ACTIVITY => From the entries below, copy each line in which the word "اهدایی" occurs.

── SUPPLIED RECORDS

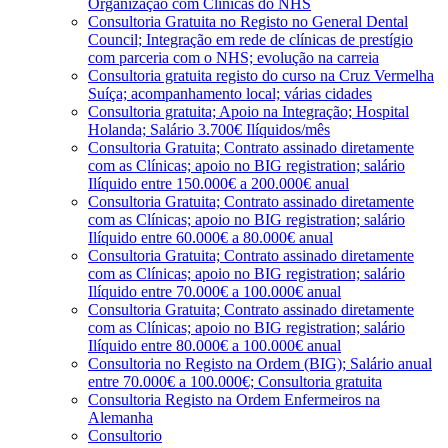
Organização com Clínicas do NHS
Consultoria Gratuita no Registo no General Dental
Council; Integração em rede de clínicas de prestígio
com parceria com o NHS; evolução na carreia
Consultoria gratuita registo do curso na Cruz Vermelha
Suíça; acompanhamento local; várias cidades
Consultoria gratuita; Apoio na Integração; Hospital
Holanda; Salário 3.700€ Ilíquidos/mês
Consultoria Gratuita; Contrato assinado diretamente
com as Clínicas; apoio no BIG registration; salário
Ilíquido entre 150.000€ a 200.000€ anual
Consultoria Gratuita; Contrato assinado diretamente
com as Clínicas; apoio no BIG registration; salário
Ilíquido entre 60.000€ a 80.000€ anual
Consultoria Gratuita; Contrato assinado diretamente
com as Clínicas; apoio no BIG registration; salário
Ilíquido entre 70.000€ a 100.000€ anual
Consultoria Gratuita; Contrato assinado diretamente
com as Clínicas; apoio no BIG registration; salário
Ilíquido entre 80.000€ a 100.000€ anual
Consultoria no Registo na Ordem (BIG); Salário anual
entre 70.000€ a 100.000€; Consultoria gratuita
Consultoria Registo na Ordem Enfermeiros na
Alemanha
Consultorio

────
── SUPPLIED RECORDS

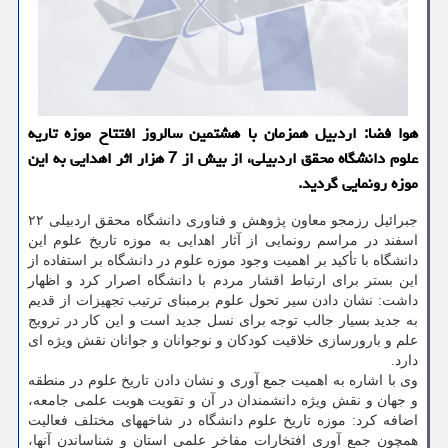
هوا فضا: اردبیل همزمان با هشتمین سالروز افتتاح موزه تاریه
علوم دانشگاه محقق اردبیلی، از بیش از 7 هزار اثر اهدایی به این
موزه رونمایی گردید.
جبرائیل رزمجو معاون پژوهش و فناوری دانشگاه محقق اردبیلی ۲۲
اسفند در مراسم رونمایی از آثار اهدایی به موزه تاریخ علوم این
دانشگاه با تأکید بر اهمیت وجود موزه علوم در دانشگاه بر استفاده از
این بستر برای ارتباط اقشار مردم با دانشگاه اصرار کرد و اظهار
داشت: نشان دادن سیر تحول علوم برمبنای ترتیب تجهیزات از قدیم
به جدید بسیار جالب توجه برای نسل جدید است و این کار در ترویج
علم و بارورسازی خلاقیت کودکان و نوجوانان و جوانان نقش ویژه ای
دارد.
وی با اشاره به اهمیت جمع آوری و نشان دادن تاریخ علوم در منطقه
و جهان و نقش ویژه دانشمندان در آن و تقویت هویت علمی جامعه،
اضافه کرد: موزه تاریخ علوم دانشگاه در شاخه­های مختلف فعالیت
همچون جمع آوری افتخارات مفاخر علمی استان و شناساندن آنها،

────

RESPONSE =>
علوم دانشگاه محقق اردبیلی، از بیش از 7 هزار اثر اهدایی به این
اسفند در مراسم رونمایی از آثار اهدایی به موزه تاریخ علوم این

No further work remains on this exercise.